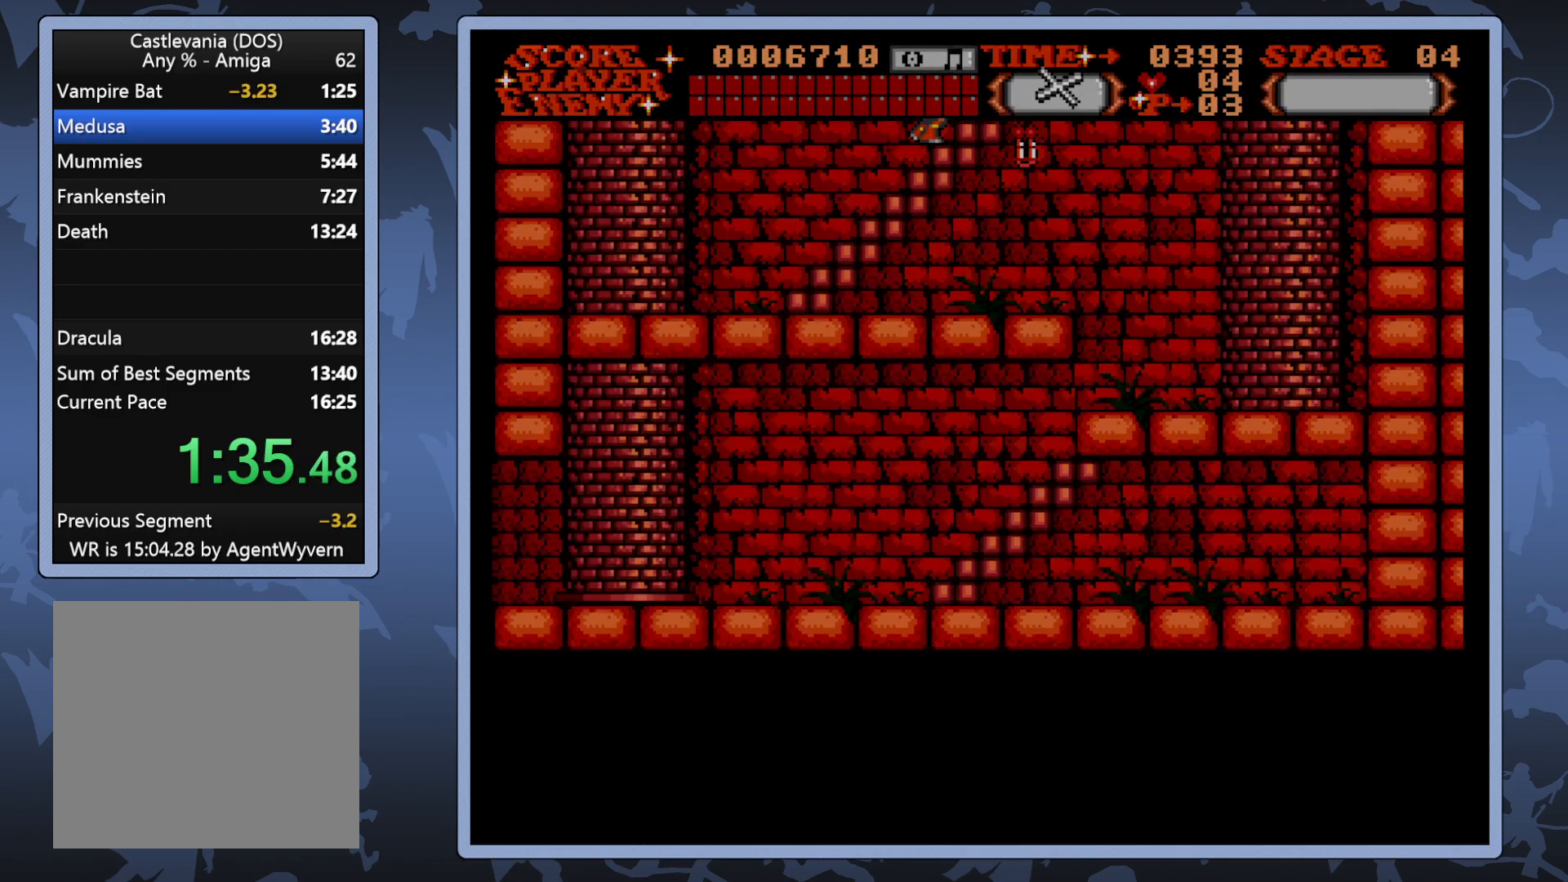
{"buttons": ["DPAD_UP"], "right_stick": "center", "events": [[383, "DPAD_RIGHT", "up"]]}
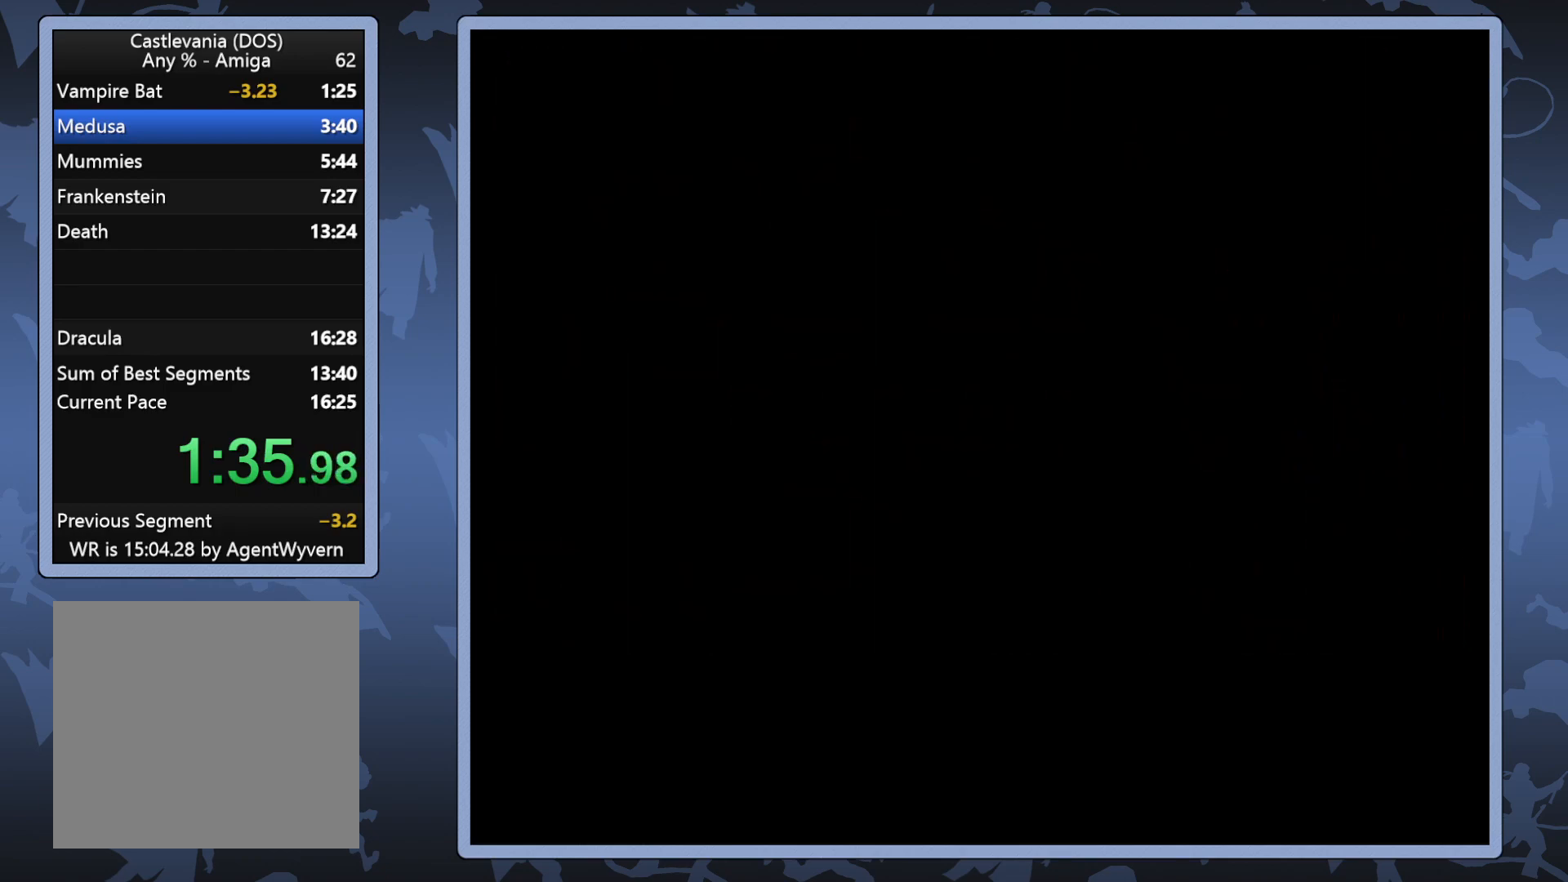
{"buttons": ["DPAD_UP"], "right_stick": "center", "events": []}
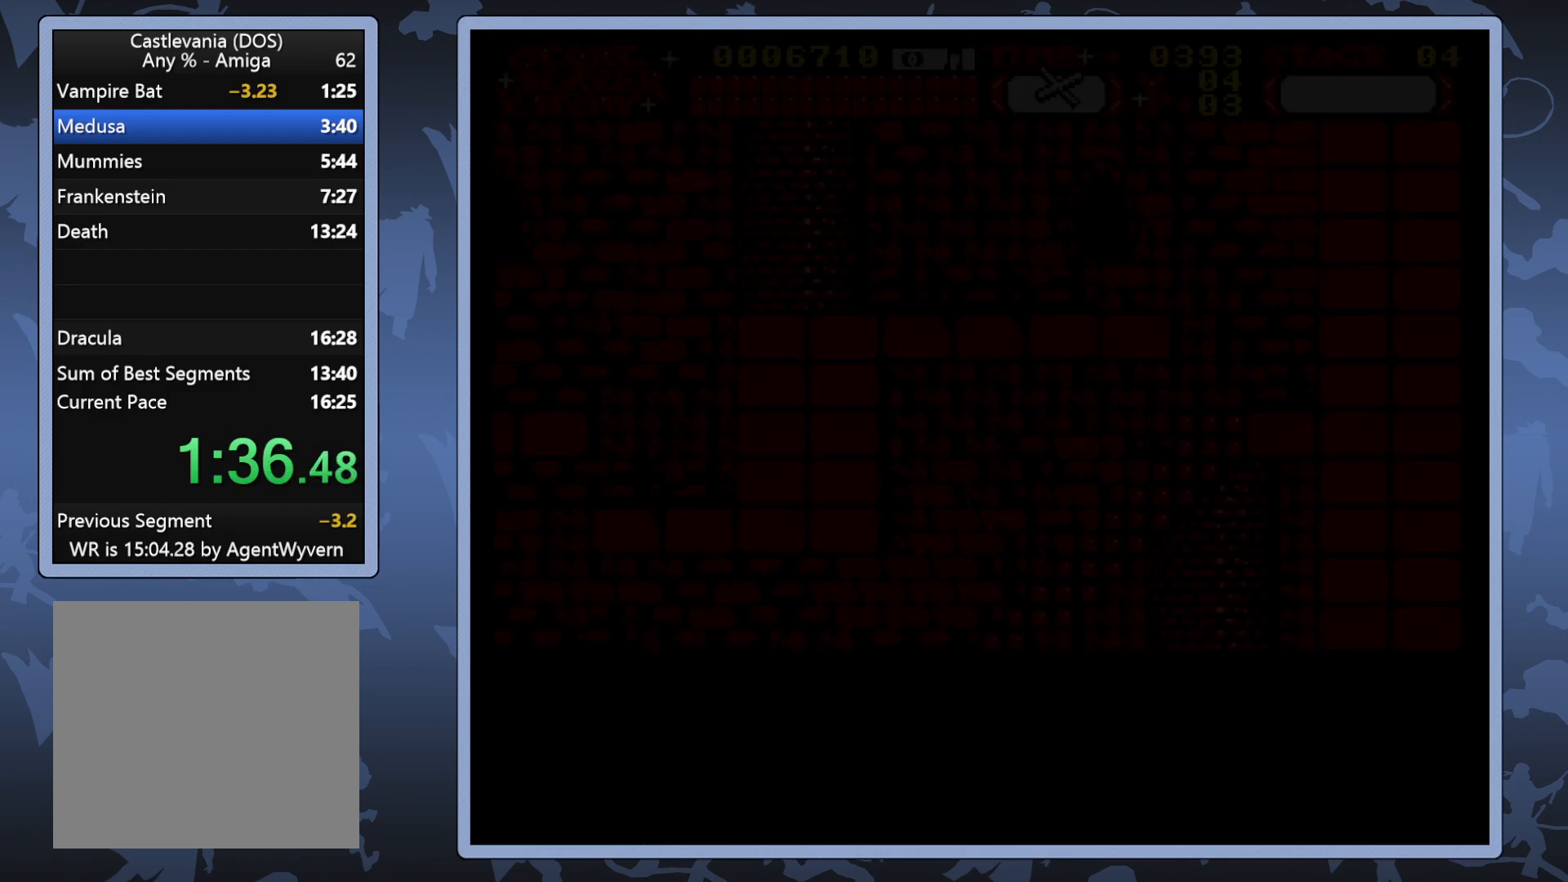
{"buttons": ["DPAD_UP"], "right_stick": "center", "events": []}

═══

WORK REQUIRED: Leave out the images and copy all remaining data word for word.

RESULT:
{"buttons": ["DPAD_UP"], "right_stick": "center", "events": [[383, "DPAD_RIGHT", "up"]]}
{"buttons": ["DPAD_UP"], "right_stick": "center", "events": []}
{"buttons": ["DPAD_UP"], "right_stick": "center", "events": []}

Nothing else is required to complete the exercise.